Within MDS-RIGHT six main objectives have been addressed to developing more effective and safer interventions for elderly European citizens with anaemia and/or lower-risk MDS:

  1. Comparison of outcomes and costs of existing health care interventions and policies using both established (e.g. survival and progression to high-risk myeloid cancers) and new Core Outcome Sets (COS; blood transfusion dependency, bone marrow failure, and health related quality of life (HRQoL), over and above the established set). Together with health technology assessment, this provides robust evidence to underpin the sustainable use of health care resources.
  2. Enhanced compliance with diagnostic procedures in MDS by introducing, validating and comparing new minimally invasive diagnostic methods, which contributes to increased the number of correctly and timely diagnosed MDS patients.
  3. Raised awareness of obtaining the right diagnosis in elderly by comparing HRQoL in MDS-patients against a control group.
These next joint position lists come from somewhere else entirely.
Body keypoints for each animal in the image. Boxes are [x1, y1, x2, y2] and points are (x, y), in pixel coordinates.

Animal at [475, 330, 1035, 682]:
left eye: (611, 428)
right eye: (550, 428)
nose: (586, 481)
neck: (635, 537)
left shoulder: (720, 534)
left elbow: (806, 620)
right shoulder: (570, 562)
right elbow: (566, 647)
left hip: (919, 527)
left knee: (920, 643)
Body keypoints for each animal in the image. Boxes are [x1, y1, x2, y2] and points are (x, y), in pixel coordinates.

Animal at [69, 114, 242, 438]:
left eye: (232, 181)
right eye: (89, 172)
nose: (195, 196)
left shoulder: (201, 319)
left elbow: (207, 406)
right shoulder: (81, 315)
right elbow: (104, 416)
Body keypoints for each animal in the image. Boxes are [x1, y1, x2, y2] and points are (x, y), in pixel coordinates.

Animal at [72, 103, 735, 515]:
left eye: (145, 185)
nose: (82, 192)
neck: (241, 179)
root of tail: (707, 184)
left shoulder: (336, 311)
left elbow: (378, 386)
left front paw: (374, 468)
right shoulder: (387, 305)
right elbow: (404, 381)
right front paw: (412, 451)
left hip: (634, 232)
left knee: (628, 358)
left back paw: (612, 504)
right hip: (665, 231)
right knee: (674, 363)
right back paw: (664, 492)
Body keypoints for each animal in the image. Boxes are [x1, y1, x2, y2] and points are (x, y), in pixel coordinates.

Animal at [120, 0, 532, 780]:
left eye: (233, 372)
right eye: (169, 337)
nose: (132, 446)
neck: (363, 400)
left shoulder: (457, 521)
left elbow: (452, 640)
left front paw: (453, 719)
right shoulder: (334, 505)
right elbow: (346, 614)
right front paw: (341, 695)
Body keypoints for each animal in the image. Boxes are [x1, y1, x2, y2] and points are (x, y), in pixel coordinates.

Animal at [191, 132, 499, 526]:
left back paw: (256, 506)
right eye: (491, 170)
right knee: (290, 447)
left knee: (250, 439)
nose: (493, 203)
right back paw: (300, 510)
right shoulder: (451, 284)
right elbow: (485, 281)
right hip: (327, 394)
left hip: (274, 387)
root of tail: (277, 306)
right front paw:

Raised awareness leads to improvement of HRQoL through better tailoring of health care interventions.
  4. Better outcome prediction models, enriched with (epi)genetic and new Flow cytometry (FCM) techniques, supporting personalised medicine and robust economic analyses.
  5. Improved, evidence-based diagnostic and therapeutic guidelines providing up-to-date, evidence-based information and regulatory guidance to health care providers, patients and regulatory agencies.
  6. Establishment of an European MDS competence network encompassing all stakeholders in the field for dissemination and utilization of project results.

Expected impacts

We believe our results will have a significant impact on both individual patient outcomes and MDS-related health care use:

  • Safer and more efficient health care: our results are expected to lead to more sustainable cost effective utilization of existing health care interventions and to better access of this elderly MDS-population to the right care.
  • Enhanced diagnostic compliance: using new and less invasive diagnostic technologies and raising the awareness of the relevance of the right diagnosis contributes to an increased number of correctly diagnosed cases.
  • Improved patient outcomes and improved HRQoL through better tailoring of interventions.
  • Evidence: better treatment-outcome prediction models will support more rational, personalised treatment decisions and robust economic analyses.
  • Practice: results have been (and will continue to be) incorporated into new online evidence-based diagnostic and interventional European guidelines. These new guidelines improve sustainability and equity of European health and health care.
  • Guidance and information: results of the project have been (and will continue to be) disseminated in order to provide regulatory guidance to professionals and authorities and information to patients.

Overall: awareness of the importance of the right diagnosis and the right treatment for the right patient at the right time will lead to better health and health care use.